Крестный снова прошелся по комнате, крепко потер кулаком лоб.
— Видишь ли, девочка, — произнес он раздумчиво, — если смотреть на нее твоими глазами, это на редкость омерзительное мероприятие, ибо ежечасно порождает тысячи мелких, совсем крохотных несчастий, каждое из которых — человеческая судьба, даже когда этому человеку хорошенько повезло и он остался жив.

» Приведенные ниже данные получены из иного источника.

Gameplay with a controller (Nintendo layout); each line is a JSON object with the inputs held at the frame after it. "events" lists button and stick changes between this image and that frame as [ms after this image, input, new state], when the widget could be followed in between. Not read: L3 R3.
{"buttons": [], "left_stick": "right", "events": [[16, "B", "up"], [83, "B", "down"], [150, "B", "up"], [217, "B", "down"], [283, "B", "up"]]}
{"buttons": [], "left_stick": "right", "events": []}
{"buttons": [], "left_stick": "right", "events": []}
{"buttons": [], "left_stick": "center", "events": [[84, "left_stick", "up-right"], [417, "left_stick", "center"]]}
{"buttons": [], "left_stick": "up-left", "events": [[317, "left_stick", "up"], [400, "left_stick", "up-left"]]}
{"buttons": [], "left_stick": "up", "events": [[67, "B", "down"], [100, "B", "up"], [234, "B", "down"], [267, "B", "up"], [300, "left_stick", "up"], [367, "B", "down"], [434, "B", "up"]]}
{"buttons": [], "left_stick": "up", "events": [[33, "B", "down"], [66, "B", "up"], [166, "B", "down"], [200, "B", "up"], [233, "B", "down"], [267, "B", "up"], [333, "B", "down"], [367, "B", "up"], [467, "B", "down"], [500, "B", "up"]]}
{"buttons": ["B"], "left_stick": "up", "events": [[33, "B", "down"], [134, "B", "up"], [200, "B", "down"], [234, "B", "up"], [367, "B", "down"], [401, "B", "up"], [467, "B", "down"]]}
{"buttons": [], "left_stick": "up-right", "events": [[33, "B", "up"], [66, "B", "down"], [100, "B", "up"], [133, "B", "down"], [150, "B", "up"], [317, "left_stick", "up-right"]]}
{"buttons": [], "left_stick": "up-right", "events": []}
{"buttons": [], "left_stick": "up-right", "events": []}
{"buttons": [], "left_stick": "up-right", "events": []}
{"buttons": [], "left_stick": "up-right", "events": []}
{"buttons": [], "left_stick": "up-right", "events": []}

Оба несколько мгновений молчали, прислушиваясь к перестуку голых ветвей чинары за окном. Стук был тоскливый, и хотелось заткнуть уши, чтобы не слышать его.
— Нора… — тихо окликнул крестный.
Она вздрогнула, словно внезапно разбуженная.
— Что?
— Говори, зачем пришла.
Нора не сразу сказала, зачем пришла, потому что она и сама этого не знала. Скорее всего, пришла просто так, чтобы помолчать вместе с крестным.
— Скажите, за что наши ругают меня, Фрида? Ведь не скажешь, что они плохие люди — папа, мама, Микаэл, Офелия…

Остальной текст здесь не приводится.